WorldStage Newsonline (Lagos)– Nigeria’s creative entrepreneurs, including those in film and music have been challenged to combine talent with business skills, financial literacy and structured access to funding.
Group Managing Director of SO and U, Mr Udeme Ufot said at the QEDNG Creative Powerhouse Summit on Tuesday in Lagos that sustainable sector growth would happen when creators combine talent with business skills, financial literacy and structured access to funding.
Ufot who was the chairman of the event with the theme, ‘Financing as Catalyst for a Thriving Creative Economy’, said the creative economy faced numerous roadblocks despite its vast opportunities.
He noted that the sector could not grow without unrestricted access to capital.

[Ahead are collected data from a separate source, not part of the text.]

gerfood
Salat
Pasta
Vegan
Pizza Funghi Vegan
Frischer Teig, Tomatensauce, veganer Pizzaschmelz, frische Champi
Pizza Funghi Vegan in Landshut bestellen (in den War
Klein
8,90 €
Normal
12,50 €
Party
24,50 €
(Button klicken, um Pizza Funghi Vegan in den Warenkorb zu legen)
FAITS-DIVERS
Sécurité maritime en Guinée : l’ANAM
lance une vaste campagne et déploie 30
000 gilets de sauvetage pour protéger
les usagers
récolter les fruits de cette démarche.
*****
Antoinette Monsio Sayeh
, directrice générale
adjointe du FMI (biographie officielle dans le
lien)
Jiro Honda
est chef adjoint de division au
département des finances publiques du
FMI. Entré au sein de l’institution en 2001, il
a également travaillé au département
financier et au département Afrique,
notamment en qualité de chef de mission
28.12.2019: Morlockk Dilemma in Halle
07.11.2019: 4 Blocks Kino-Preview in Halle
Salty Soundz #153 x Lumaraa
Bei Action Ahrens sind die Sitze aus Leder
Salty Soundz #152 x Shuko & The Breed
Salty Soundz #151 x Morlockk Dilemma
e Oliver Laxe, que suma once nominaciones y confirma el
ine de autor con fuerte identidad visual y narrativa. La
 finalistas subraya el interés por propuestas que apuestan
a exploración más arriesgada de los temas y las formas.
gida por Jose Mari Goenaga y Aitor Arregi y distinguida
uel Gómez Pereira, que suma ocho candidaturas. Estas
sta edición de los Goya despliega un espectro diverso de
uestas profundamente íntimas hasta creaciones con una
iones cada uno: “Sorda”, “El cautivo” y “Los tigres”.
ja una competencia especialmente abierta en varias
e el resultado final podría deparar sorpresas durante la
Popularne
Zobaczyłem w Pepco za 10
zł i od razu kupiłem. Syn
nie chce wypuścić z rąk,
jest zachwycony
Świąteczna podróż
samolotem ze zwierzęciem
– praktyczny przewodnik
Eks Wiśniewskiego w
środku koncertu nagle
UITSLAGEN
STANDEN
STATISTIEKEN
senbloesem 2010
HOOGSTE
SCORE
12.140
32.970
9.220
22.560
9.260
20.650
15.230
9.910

“Without access to sustainable and strategic funding, creativity struggles to scale,” he said.
“Capital is required to unlock the potential of a creative economy.
“That capital must be available and accessible to creative entrepreneurs to run and scale enterprises to enjoy economies of scale.”
Ufot added that financing must be designed not only to support consumption but also to enable production, distribution and protection of creative output.
“This is not just about throwing money at industry; it’s about smart financing and investors who understand the long tail of content development,” he said.
He said proper, stronger and evidence-based data was needed to inform decisions and show the social and economic impact of the creative economy.
Founder of The Africa Soft Power Group, Dr Nkiru Balonwu, said Nigeria must build an interconnected ecosystem linking creatives to capital, policy, infrastructure and education.
“A system with enabling conditions should allow creatives not just to survive, which most are doing, but to thrive and scale,” she said.
“The creative economy is both expression and enterprise.
“It already contributes significantly to Nigeria’s GDP and soft power, yet it lacks scalable, predictable investment frameworks.”
She urged creative stakeholders to collaborate and focus on building ecosystems rather than silos.
“It means actively linking creatives to capital, policy to platforms and education to opportunity,” she said.
“It means policymakers taking time to understand new digital distribution models.”
Balonwu also called for stronger data collection to document the value of sectors such as hair, beauty, fashion and weddings, which generate billions but remain undervalued.
She urged entrepreneurs to integrate artificial intelligence into creative processes to expand monetisation and global reach.
Convener and publisher of QEDNG, Mr Olumide Iyanda, said the summit aimed to unite key players across Nigeria’s creative, financial and policy sectors to develop actionable strategies for the creative economy.
He said: “Nigeria’s creative economy contributes about $5.6 billion to GDP and is the country’s second largest employer.
“The Federal Government has set a bold goal of raising the sector’s contribution to $100 billion by 2030.
“Stories are everywhere. Ideas are not the problem. The challenge is turning those ideas into something real.”